Much more time had passed than Håkan had promised, at least three-quarters of an hour or even more. And Håkan was still talking.

‘It is the job of the artist to extend the concept of art,’ he said, ‘to make art of parts of life which have not previously been understood as art. Everything the artist does is, in the final analysis, art.’

Had he not already said that once? I could see that the guard had returned to the room accompanied by an elegantly grey-haired lady in a suit. I imagine she was the museum director. I got up to stretch my legs.

Then Håkan abandoned his lotus pose with a kind of half vault whose suddenness and virtuosity made the audience alert. He began to open his violin case, and I prepared myself for a musical interlude. But the object Håkan took out of the case did not look like a violin.

‘This,’ said Håkan, ‘is no musical instrument.’

I went closer and saw that he was speaking the truth. For there was an axe whose blade shone with newness. The guard and the lady peered over my shoulder. I heard one of them draw a deep breath.

‘Art always demands a sacrificial spirit,’ Håkan said. ‘The true artist is ready to sacrifice even his life on the altar of art. And not only his own but, where necessary, also those of others.’

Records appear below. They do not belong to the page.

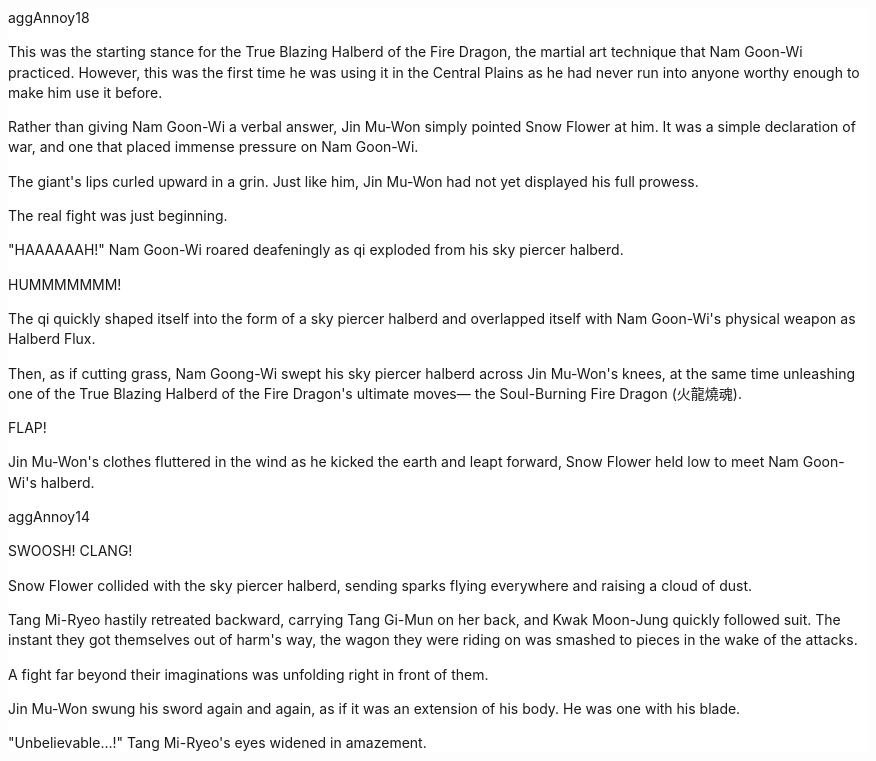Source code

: aggAnnoy18

This was the starting stance for the True Blazing Halberd of the Fire Dragon, the martial art technique that Nam Goon-Wi practiced. However, this was the first time he was using it in the Central Plains as he had never run into anyone worthy enough to make him use it before.

Rather than giving Nam Goon-Wi a verbal answer, Jin Mu-Won simply pointed Snow Flower at him. It was a simple declaration of war, and one that placed immense pressure on Nam Goon-Wi.

The giant's lips curled upward in a grin. Just like him, Jin Mu-Won had not yet displayed his full prowess.

The real fight was just beginning.

"HAAAAAAH!" Nam Goon-Wi roared deafeningly as qi exploded from his sky piercer halberd.

HUMMMMMMM!

The qi quickly shaped itself into the form of a sky piercer halberd and overlapped itself with Nam Goon-Wi's physical weapon as Halberd Flux.

Then, as if cutting grass, Nam Goong-Wi swept his sky piercer halberd across Jin Mu-Won's knees, at the same time unleashing one of the True Blazing Halberd of the Fire Dragon's ultimate moves— the Soul-Burning Fire Dragon (火龍燒魂).

FLAP!

Jin Mu-Won's clothes fluttered in the wind as he kicked the earth and leapt forward, Snow Flower held low to meet Nam Goon-Wi's halberd.

aggAnnoy14

SWOOSH! CLANG!

Snow Flower collided with the sky piercer halberd, sending sparks flying everywhere and raising a cloud of dust.

Tang Mi-Ryeo hastily retreated backward, carrying Tang Gi-Mun on her back, and Kwak Moon-Jung quickly followed suit. The instant they got themselves out of harm's way, the wagon they were riding on was smashed to pieces in the wake of the attacks.

A fight far beyond their imaginations was unfolding right in front of them.

Jin Mu-Won swung his sword again and again, as if it was an extension of his body. He was one with his blade.

"Unbelievable…!" Tang Mi-Ryeo's eyes widened in amazement.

At this point those standing in the front row moved furtively backward. I gulped. I hoped Håkan was not intended to do something he would later regret. And perhaps I, too; the man was, after all, a blood relative.

‘Every artist is an alchemist, a magician and a scientist,’ Håkan said. ‘His sacrificial spirit and his ecstasy are a counterweight to petrified materialism and dogmatic social logic. It is necessary for the artist to open up the vacuums, for him to tear open the road between art and real life, even if it means apparent injury.